Belgh Brasse – Une brasserie belge en Abitibi

Belgh Brasse

En 1998, Jean-Louis Marcoux a créé sa première brasserie à Amos. Il a choisi l’Abitibi pour son eau. Jean-Louis sait très bien que la qualité d’une bonne bière provient également de l’eau qu’il utilise pour la brasser. Et c’est à Amos qu’il décide d’ouvrir sa brasserie au nom de Belgh Brasse. La première bière qui sort de ses cuves est une blonde refermentée en bouteille à 5,5 %, appelée la 8. Nous sommes en 1999.

Des débuts difficiles, mais sereins

Ouvrir une brasserie et l’exploiter dans une zone éloignée comme la région d’Amos est un pari difficile. Jean-Louis le sait et fait preuve de pragmatisme. Dès l’ouverture, il sent qu’il va fermer, mais il ne veut pas s’avouer vaincu et veut aller jusqu’au bout.

Le marché de la bière, à l’aube de l’an 2000, est tout autre qu’aujourd’hui. Seule une dizaine de brasseries sont en activités. Les espaces tablettes se font rares et la conscientisation de l’achat local et régional n’est pas encore si développé, encore moins pour la bière. Devant ces défis, Jean-Louis est conscient, il a le bon produit, mais pas le bon marché ou le bon marché, mais pas le bon produit. Les bières belges blondes refermentées en bouteille ne sont pas l’apanage des consommateurs de bières dans la région. En 2000, c’est la faillite. Le réseau de distribution est très difficile et la brasserie doit se résigner à fermer.

Une seconde vie, un nouveau produit

Mais Jean-Louis ne baisse pas les bras, en 2003, il relance la brasserie avec des actionnaires et crée un produit qui devrait plaire aux consommateurs de blondes légères et douces, une lager blonde à 5 % d’alcool/volume au nom de Taïga. Le succès est présent, mais les défis d’un réseau de distribution éclaté et l’éloignement de la ville d’Amos ont raison, encore une fois, de la stratégie. La brasserie est au bord du gouffre financier.

En 2007, un vent de fraîcheur souffle sur la brasserie. Le groupe Geloso, entreprise spécialisée dans la fabrication, la vente et la distribution de produits alcoolisés fermentés, fait une offre de rachat et décide d’exploiter la brasserie à son plein potentiel. Ils miseront sur la Taïga et la feront connaître dans toute la province, une stratégie qui s’avérera coûteuse et qui demandera énormément d’énergie face aux équipes bien rodées des grands brasseurs, surtout pour cette catégorie de produits. Fatigué et voulant se consacrer à sa passion, l’apiculture, Jean-Louis en profitera pour prendre une pause du brassage.

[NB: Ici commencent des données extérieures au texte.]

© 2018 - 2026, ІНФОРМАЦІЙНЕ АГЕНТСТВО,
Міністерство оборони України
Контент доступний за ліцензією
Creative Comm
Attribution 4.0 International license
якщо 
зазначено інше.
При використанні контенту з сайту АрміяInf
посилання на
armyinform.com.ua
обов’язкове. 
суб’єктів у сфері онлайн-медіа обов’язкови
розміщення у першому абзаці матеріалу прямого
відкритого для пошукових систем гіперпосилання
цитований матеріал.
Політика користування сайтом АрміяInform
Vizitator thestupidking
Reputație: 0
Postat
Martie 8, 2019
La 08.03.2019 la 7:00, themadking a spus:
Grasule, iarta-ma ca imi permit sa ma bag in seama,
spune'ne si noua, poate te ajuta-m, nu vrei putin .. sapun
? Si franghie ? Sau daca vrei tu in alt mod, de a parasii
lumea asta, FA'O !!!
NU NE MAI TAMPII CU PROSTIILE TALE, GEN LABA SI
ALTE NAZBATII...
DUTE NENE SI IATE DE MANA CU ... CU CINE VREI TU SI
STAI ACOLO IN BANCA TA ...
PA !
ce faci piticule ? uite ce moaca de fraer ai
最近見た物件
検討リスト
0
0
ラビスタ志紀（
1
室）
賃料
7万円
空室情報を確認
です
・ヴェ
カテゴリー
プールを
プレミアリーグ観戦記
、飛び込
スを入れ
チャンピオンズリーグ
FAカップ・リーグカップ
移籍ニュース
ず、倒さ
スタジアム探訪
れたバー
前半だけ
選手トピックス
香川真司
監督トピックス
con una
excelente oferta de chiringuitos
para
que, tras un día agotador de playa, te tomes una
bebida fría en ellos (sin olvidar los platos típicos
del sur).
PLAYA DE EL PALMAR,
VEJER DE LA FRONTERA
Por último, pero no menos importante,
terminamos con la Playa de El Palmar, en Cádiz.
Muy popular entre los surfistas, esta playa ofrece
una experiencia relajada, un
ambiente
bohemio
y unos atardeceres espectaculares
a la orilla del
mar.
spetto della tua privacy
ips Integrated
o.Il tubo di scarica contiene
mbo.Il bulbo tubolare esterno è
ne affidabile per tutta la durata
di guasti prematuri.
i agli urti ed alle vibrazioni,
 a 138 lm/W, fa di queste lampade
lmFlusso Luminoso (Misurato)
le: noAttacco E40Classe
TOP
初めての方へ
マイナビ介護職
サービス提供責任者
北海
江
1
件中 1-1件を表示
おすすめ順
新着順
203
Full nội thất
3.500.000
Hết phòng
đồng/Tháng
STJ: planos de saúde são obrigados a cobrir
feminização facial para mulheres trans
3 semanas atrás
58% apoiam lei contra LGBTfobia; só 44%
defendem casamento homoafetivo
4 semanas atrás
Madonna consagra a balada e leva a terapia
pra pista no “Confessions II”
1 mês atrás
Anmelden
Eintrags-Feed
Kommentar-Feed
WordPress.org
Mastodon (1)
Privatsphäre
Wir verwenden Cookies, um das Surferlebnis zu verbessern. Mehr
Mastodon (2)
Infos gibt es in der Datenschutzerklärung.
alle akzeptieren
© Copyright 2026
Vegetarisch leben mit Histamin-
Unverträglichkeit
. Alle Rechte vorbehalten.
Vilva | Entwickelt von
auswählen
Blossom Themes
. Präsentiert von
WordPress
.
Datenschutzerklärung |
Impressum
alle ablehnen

La brasserie est devenue l’ombre de ce qu’elle était, on brasse de la bière, on la commercialise et on la distribue, sans réelle conviction. Mais c’est sans compter la vivacité d’esprit d’Aldo Geloso, président du groupe et personnage haut en couleur, qui décide d’inviter Jean-Louis en 2010 afin de mieux comprendre ses raisons d’avoir choisi Amos. Pour l’eau, la qualité de vie et le développement économique régional. Jean-Louis accepte le poste de directeur de production et propose un retour aux sources : on brassera des bières belges, refermentées en bouteille et d’inspiration d’abbaye.

La gamme Mons, un pari réussi

Un pari osé, car le réseau de distribution est toujours aussi éloigné sans compter que la réputation de la brasserie a légèrement chuté auprès des consommateurs avertis. Ça sera donc aux États-Unis que les premières bières de la gamme Mons seront distribuées. Après tout, le groupe Geloso dispose d’un incroyable réseau de distribution dans plusieurs états et la tendance pour les bières belges est marquée. Le Québec sera approvisionné à partir de 2012.

Les bières Mons sont des bières d’abbaye, au nom de la ville du maître brasseur, et brassées dans la plus pure tradition belge. En trois ans, elles vont se démarquer dans tous les concours internationaux. On n’avait pas vu ça depuis les débuts d’Unibroue.

Aujourd’hui, la brasserie est en pleine expansion, on y construit une nouvelle salle de fermentation, un entrepôt et un salon de dégustation. La distribution se fait dans 30 états américains, l’Ontario et le Québec. De nombreuses médailles et un succès bien mérité, source d’une incroyable complicité entre Jean-Louis Marcoux et le groupe Geloso.